This post was written by Marc S. Kaufman.
Last year, B.E. Technology LLC filed several suits for patent infringement against a host of companies whose business model depends on advertising. The patents in suit, U.S. Patent 6,628,314 and U.S. Patent 6,771,290, date back to 1998 and are alleged to protect software that serves advertisements based on personal characteristics and behaviors, i.e., targeted advertising. Martin D. Hoyle, the CEO of B.E. Technology LLC, is the sole inventor listed on the patents. On October 8, 2013, Microsoft and Facebook challenged the validity of the patents by requesting “inter partes review” of the patents in the U.S. Patent Office. Clearly, the outcome of this case could have significant ramifications for the Internet advertising community.
Inter partes review is a new procedure, created by the America Invents Act, for challenging patents in the U.S. Patent Office. Inter partes review is less expensive and faster than typical civil litigations, and provides the challenger with the opportunity to demonstrate that a patent should not have been issued because invention protected by the patent was not novel, or would have been obvious, at the critical date – 1998, in the case of the patents in this case. The inter partes review will take about 18 months to complete and, at the discretion of the judge in each case, the civil litigations may be stayed, i.e., put on hold, pending resolution of the inter partes review.

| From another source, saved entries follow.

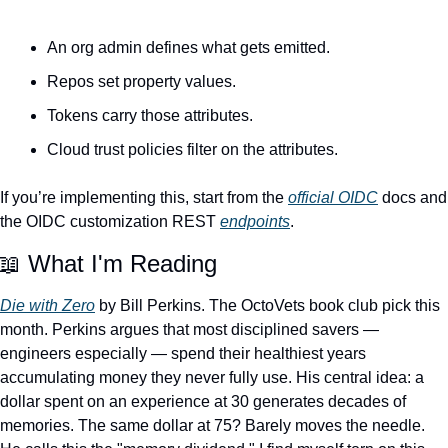
An org admin defines what gets emitted.
Repos set property values.
Tokens carry those attributes.
Cloud trust policies filter on the attributes.
If you’re implementing this, start from the 
official OIDC
 docs and 
the OIDC customization REST 
endpoints
.
📖
 What I'm Reading
Die with Zero
 by Bill Perkins. The OctoVets book club pick this 
month. Perkins argues that most disciplined savers — 
engineers especially — spend their healthiest years 
accumulating money they never fully use. His central idea: a 
dollar spent on an experience at 30 generates decades of 
memories. The same dollar at 75? Barely moves the needle. 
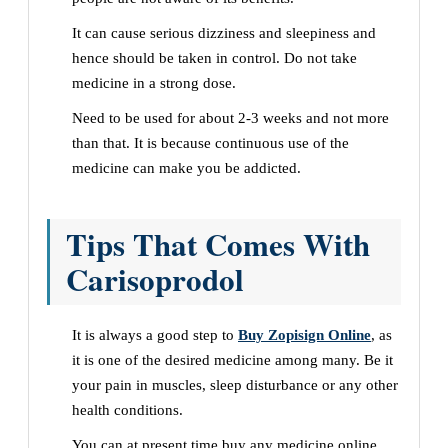
It can cause serious dizziness and sleepiness and
hence should be taken in control. Do not take
medicine in a strong dose.
Need to be used for about 2-3 weeks and not more
than that. It is because continuous use of the
medicine can make you be addicted.
Tips That Comes With
Carisoprodol
It is always a good step to
Buy Zopisign Online
, as
it is one of the desired medicine among many. Be it
your pain in muscles, sleep disturbance or any other
health conditions.
You can at present time buy any medicine online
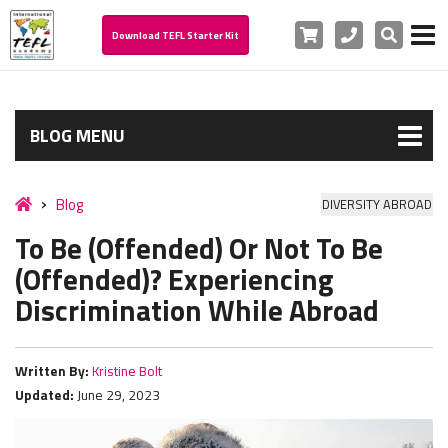
Cart
Phone
Search
Download TEFL Starter Kit
BLOG MENU
Blog
DIVERSITY ABROAD
To Be (Offended) Or Not To Be
(Offended)? Experiencing
Discrimination While Abroad
Written By:
Kristine Bolt
Updated:
June 29, 2023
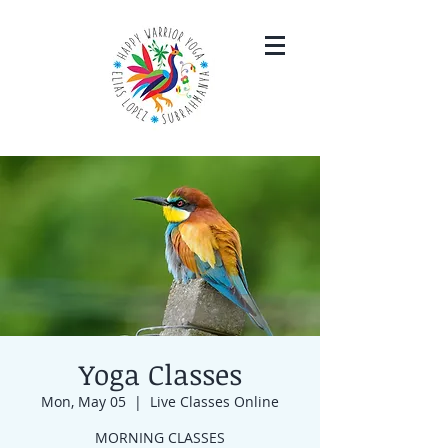
Yoga Classes
Mon, May 05
  |  
Live Classes Online
MORNING CLASSES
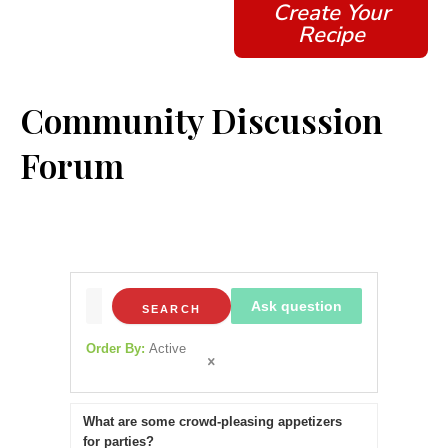
Create Your
Recipe
Community Discussion
Forum
Ask question
SEARCH
Order By:
Active
What are some crowd-pleasing appetizers
for parties?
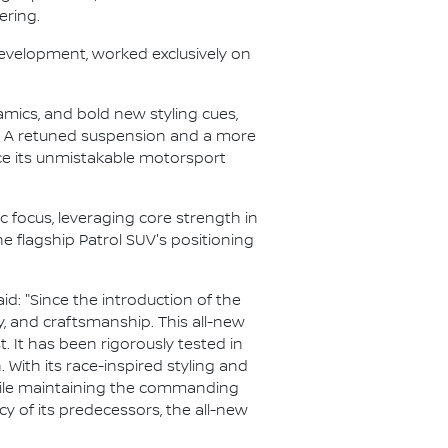
ering.
development, worked exclusively on
amics, and bold new styling cues,
. A retuned suspension and a more
ce its unmistakable motorsport
c focus, leveraging core strength in
he flagship Patrol SUV's positioning
aid: "Since the introduction of the
ty, and craftsmanship. This all-new
 It has been rigorously tested in
 With its race-inspired styling and
 while maintaining the commanding
y of its predecessors, the all-new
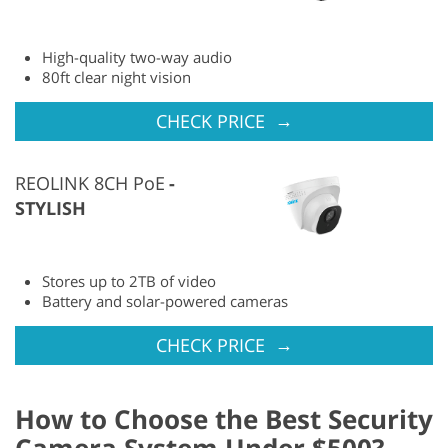
High-quality two-way audio
80ft clear night vision
→
CHECK PRICE
REOLINK 8CH PoE
STYLISH
Stores up to 2TB of video
Battery and solar-powered cameras
→
CHECK PRICE
How to Choose the Best Security
Camera System Under $500?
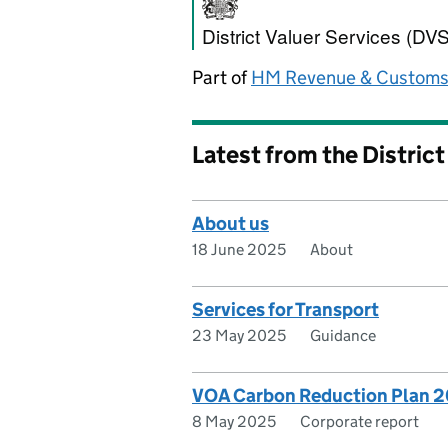
District Valuer S
District Valuer Services (DVS
Part of
HM Revenue & Custom
Latest from the District
About us
18 June 2025
About
Services for Transport
23 May 2025
Guidance
VOA Carbon Reduction Plan 
8 May 2025
Corporate report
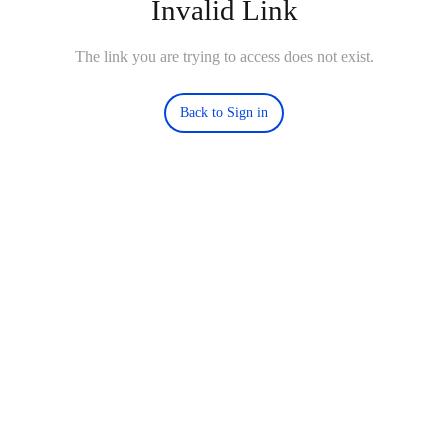
Invalid Link
The link you are trying to access does not exist.
Back to Sign in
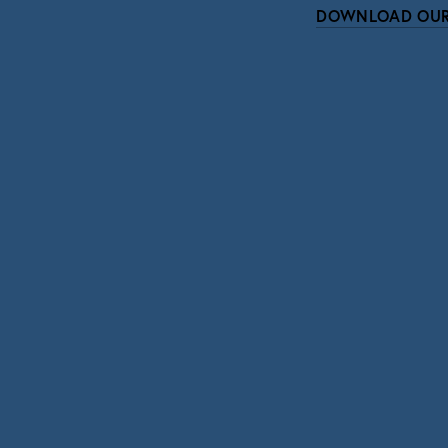
DOWNLOAD OUR
Subscri
Sign up with your email address to r
SIGN UP
We respect your pri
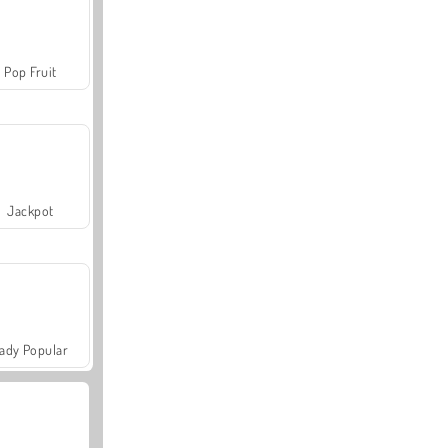
Pop Fruit
Jackpot
ady Popular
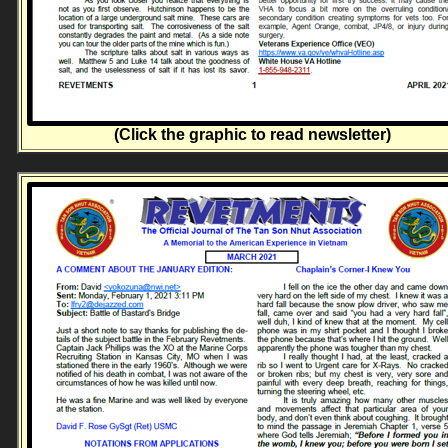
(Click the graphic to read newsletter)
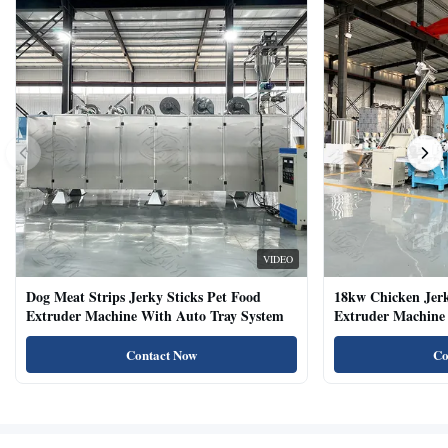
VIDEO
Dog Meat Strips Jerky Sticks Pet Food
18kw Chicken Jer
Extruder Machine With Auto Tray System
Extruder Machine 
Natural Cat Food 
Contact Now
Co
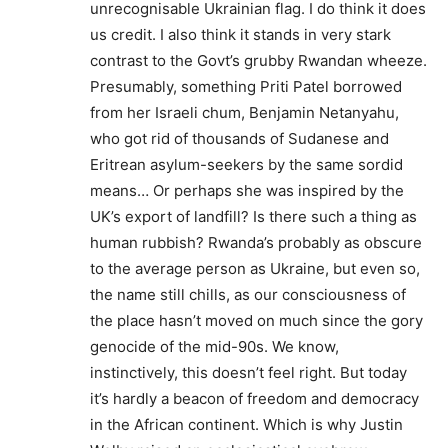
unrecognisable Ukrainian flag. I do think it does
us credit. I also think it stands in very stark
contrast to the Govt’s grubby Rwandan wheeze.
Presumably, something Priti Patel borrowed
from her Israeli chum, Benjamin Netanyahu,
who got rid of thousands of Sudanese and
Eritrean asylum-seekers by the same sordid
means… Or perhaps she was inspired by the
UK’s export of landfill? Is there such a thing as
human rubbish? Rwanda’s probably as obscure
to the average person as Ukraine, but even so,
the name still chills, as our consciousness of
the place hasn’t moved on much since the gory
genocide of the mid-90s. We know,
instinctively, this doesn’t feel right. But today
it’s hardly a beacon of freedom and democracy
in the African continent. Which is why Justin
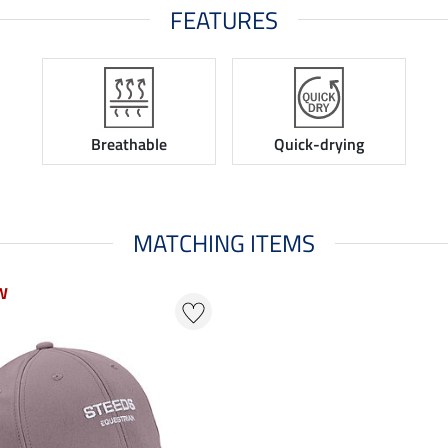
FEATURES
Breathable
Quick-drying
MATCHING ITEMS
W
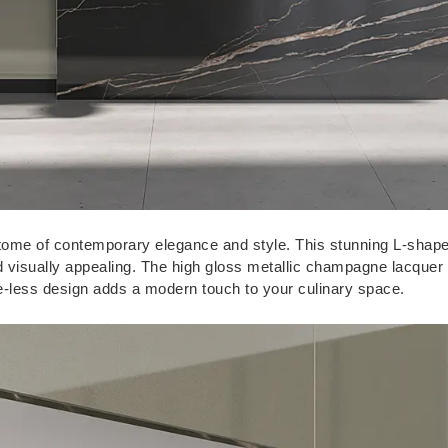
itome of contemporary elegance and style. This stunning L-shap
and visually appealing. The high gloss metallic champagne lacquer 
le-less design adds a modern touch to your culinary space.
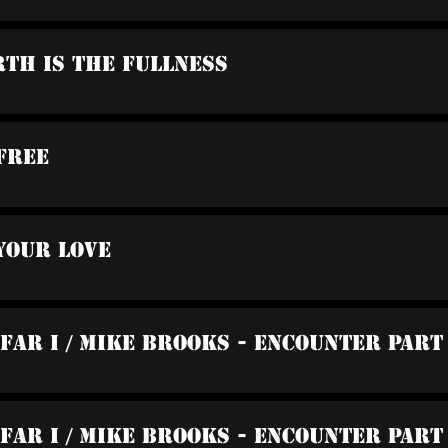
rth Is The Fullness
Free
Your Love
 Far I / Mike Brooks - Encounter Part
 Far I / Mike Brooks - Encounter Part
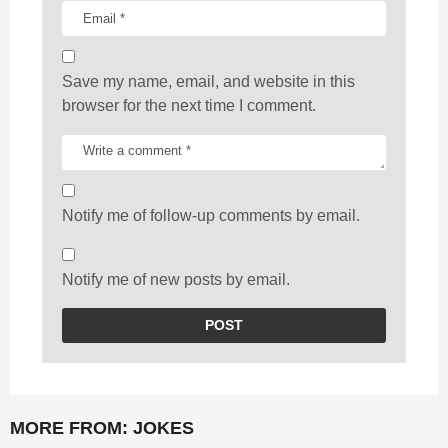
Save my name, email, and website in this
browser for the next time I comment.
Notify me of follow-up comments by email.
Notify me of new posts by email.
MORE FROM:
JOKES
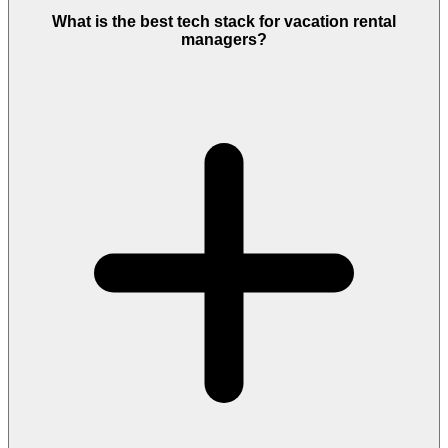
What is the best tech stack for vacation rental
managers?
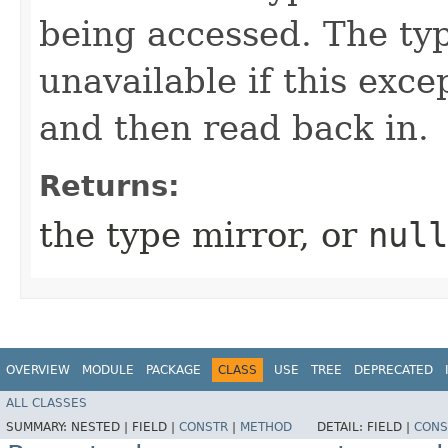
being accessed. The ty
unavailable if this exce
and then read back in.
Returns:
the type mirror, or
null
OVERVIEW
MODULE
PACKAGE
CLASS
USE
TREE
DEPRECATED
ALL CLASSES
SUMMARY:
NESTED |
FIELD |
CONSTR
|
METHOD
DETAIL:
FIELD |
CONS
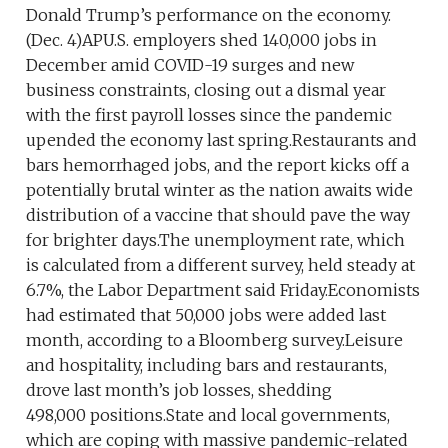
Donald Trump’s performance on the economy.
(Dec. 4)APU.S. employers shed 140,000 jobs in
December amid COVID-19 surges and new
business constraints, closing out a dismal year
with the first payroll losses since the pandemic
upended the economy last spring.Restaurants and
bars hemorrhaged jobs, and the report kicks off a
potentially brutal winter as the nation awaits wide
distribution of a vaccine that should pave the way
for brighter days.The unemployment rate, which
is calculated from a different survey, held steady at
6.7%, the Labor Department said Friday.Economists
had estimated that 50,000 jobs were added last
month, according to a Bloomberg survey.Leisure
and hospitality, including bars and restaurants,
drove last month’s job losses, shedding
498,000 positions.State and local governments,
which are coping with massive pandemic-related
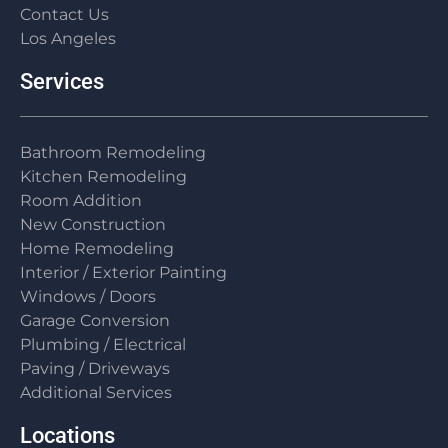
Contact Us
Los Angeles
Services
Bathroom Remodeling
Kitchen Remodeling
Room Addition
New Construction
Home Remodeling
Interior / Exterior Painting
Windows / Doors
Garage Conversion
Plumbing / Electrical
Paving / Driveways
Additional Services
Locations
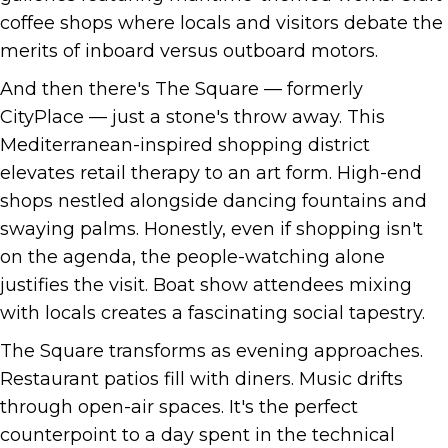
coffee shops where locals and visitors debate the
merits of inboard versus outboard motors.
And then there's The Square — formerly
CityPlace — just a stone's throw away. This
Mediterranean-inspired shopping district
elevates retail therapy to an art form. High-end
shops nestled alongside dancing fountains and
swaying palms. Honestly, even if shopping isn't
on the agenda, the people-watching alone
justifies the visit. Boat show attendees mixing
with locals creates a fascinating social tapestry.
The Square transforms as evening approaches.
Restaurant patios fill with diners. Music drifts
through open-air spaces. It's the perfect
counterpoint to a day spent in the technical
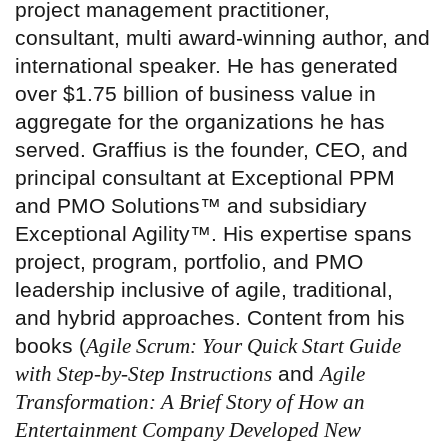
project management practitioner,
consultant, multi award-winning author, and
international speaker. He has generated
over $1.75 billion of business value in
aggregate for the organizations he has
served. Graffius is the founder, CEO, and
principal consultant at Exceptional PPM
and PMO Solutions™ and subsidiary
Exceptional Agility™. His expertise spans
project, program, portfolio, and PMO
leadership inclusive of agile, traditional,
and hybrid approaches. Content from his
books (
Agile Scrum: Your Quick Start Guide
with Step-by-Step Instructions
and
Agile
Transformation: A Brief Story of How an
Entertainment Company Developed New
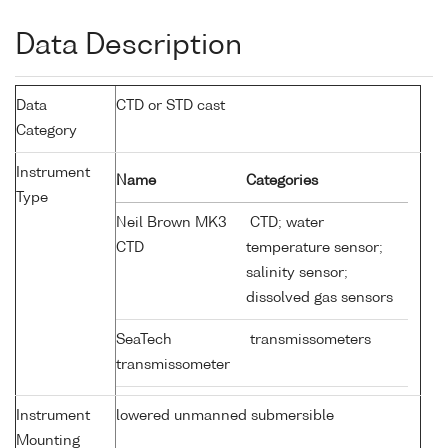
Data Description
Data
CTD or STD cast
Category
Instrument
Name
Categories
Type
Neil Brown MK3
CTD; water
CTD
temperature sensor;
salinity sensor;
dissolved gas sensors
SeaTech
transmissometers
transmissometer
Instrument
lowered unmanned submersible
Mounting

B.E. Technology LLC is alleging that, among other activities, the targeted advertising on the Facebook website and mobile app, and the targeted advertising in Microsoft’s Xbox video console, infringe the patents. Microsoft and Facebook have submitted evidence including earlier patents for delivering demographically targeted advertising. The Patent Office will review the request for inter partes review and will decide if the Requestors – Microsoft and Facebook – are likely to prevail. If so, the Patent Office will grant the request, and the review of the patent will be undertaken by a panel of judges at the Patent Office. Both the Requestors and the patent owner will be given the opportunity to argue their position to the judges. If the Requestors prevail, the patents will be declared invalid and unenforceable, and the civil cases will be dismissed. If the Requestors do not prevail, their position in the civil litigation will be more difficult.